病気やけがなどで手足が動かせいないゲーマーのために、口や声で操作できるゲームコントローラ「QuadStick」が、クラウドファンディングサイトKickstarterで注目を集めている。2月4日の資金調達開始後すぐに目標の1万ドル(約102万円)を達成し、記事執筆時点では調達期限まで24日を残して1万7000ドル(約174万円)以上を集めている。

QuadStickのゲームコントローラ QuadStickのゲームコントローラ

QuadStickはいわゆるジョイスティックだけでなく、キーボードやマウス、フラッシュドライブとしての機能を併せ持っており、PCやMac、PlayStation 3/4、Xbox 360/Oneは、これらの機能すべてにアクセスできる。Android、Xbox 360/One、Androidなど多くのゲームプラットフォームで使用可能だ。

QuadStick開発のきっかけは、開発者Fred Davidson氏の母親がALSになったことだ。話すことに影響が出たときコンピュータ化された音声システムを、動きが困難になるとコンピュータを使用し続けるのを助けるデバイスを利用した。それ以来、デジタル制御システムの設計者として、彼女のような人の問題を緩和するのに役立つものを設計したいと考えていたという。
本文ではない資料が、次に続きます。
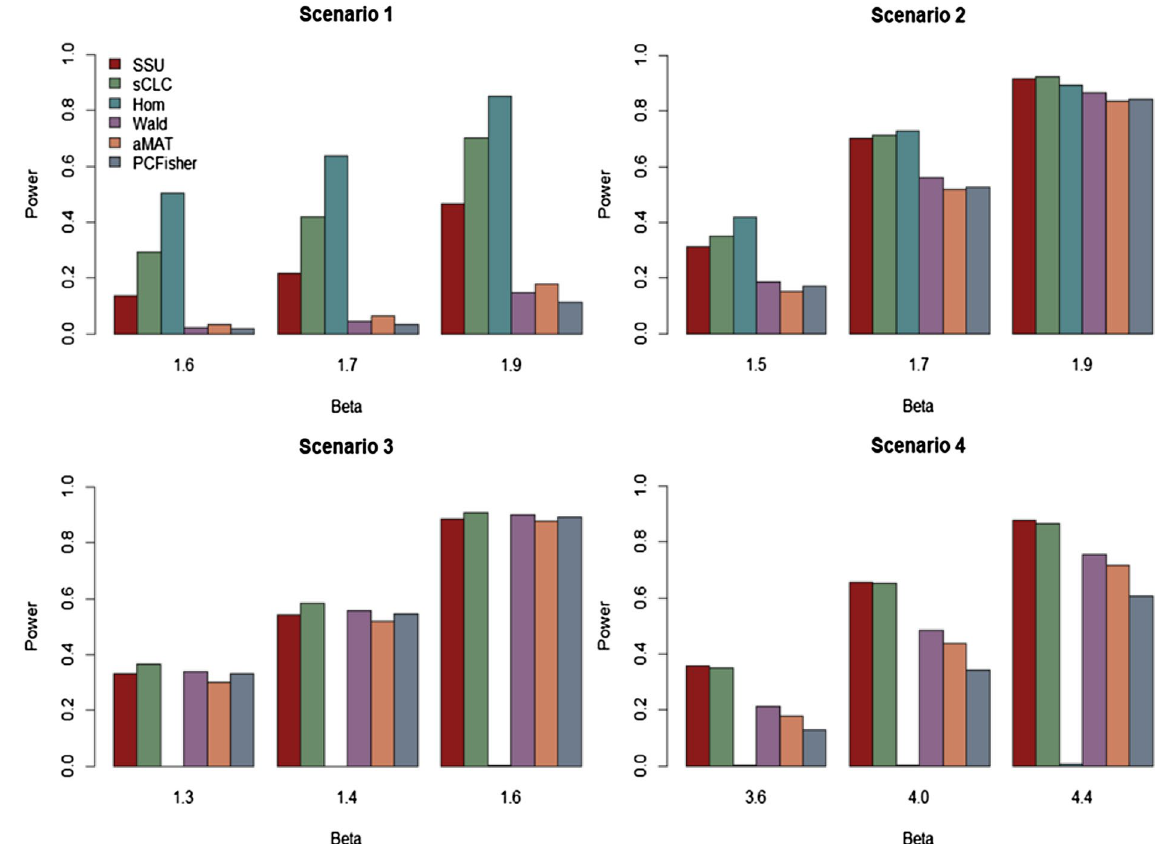
Figure 1. Power comparisons of the six methods, SSU, sCLC, Hom, Wald, aMAT, and PCFisher for the phenotypic correlation structure of the 70 phenotypes at a significant level of 5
Davidson氏は、Ken Yankelevitz氏と彼が開発した「Quad Control Joystick」についての新聞記事を読み、現代において社会的な側面をもつゲームを、身体の不自由なゲーマーがハイレベルにプレイできるようにするツールを開発することは、彼らをより完全にその世界に参加させることになると考えた。

Yankelevitz氏は1980年代以来、四肢麻痺患者のためのジョイスティックを作り続けていたが、70代になり健康上の理由から新しいジョイスティックの受注を停止していた。Davidson氏はYankelevitz氏に連絡して、QuadStickの設計を開始し、ユーザーからのフィードバックを受けながら一般に提供する準備を進めてきたという。 

QuadStickのデフォルトの機能 QuadStickのデフォルトの機能

QuadStickにはジョイスティック、息を吸ったり吹いたりするのに反応するセンサ、唇の位置センサ、プッシュスイッチがあり、ARMプロセッサに接続されている。それがセンサ入力を、USBやBluetooth信号へと変換する。そしてPS3やPCホストに、ゲームパッド、マウス、キーボード、フラッシュドライブとして表示され、動作する。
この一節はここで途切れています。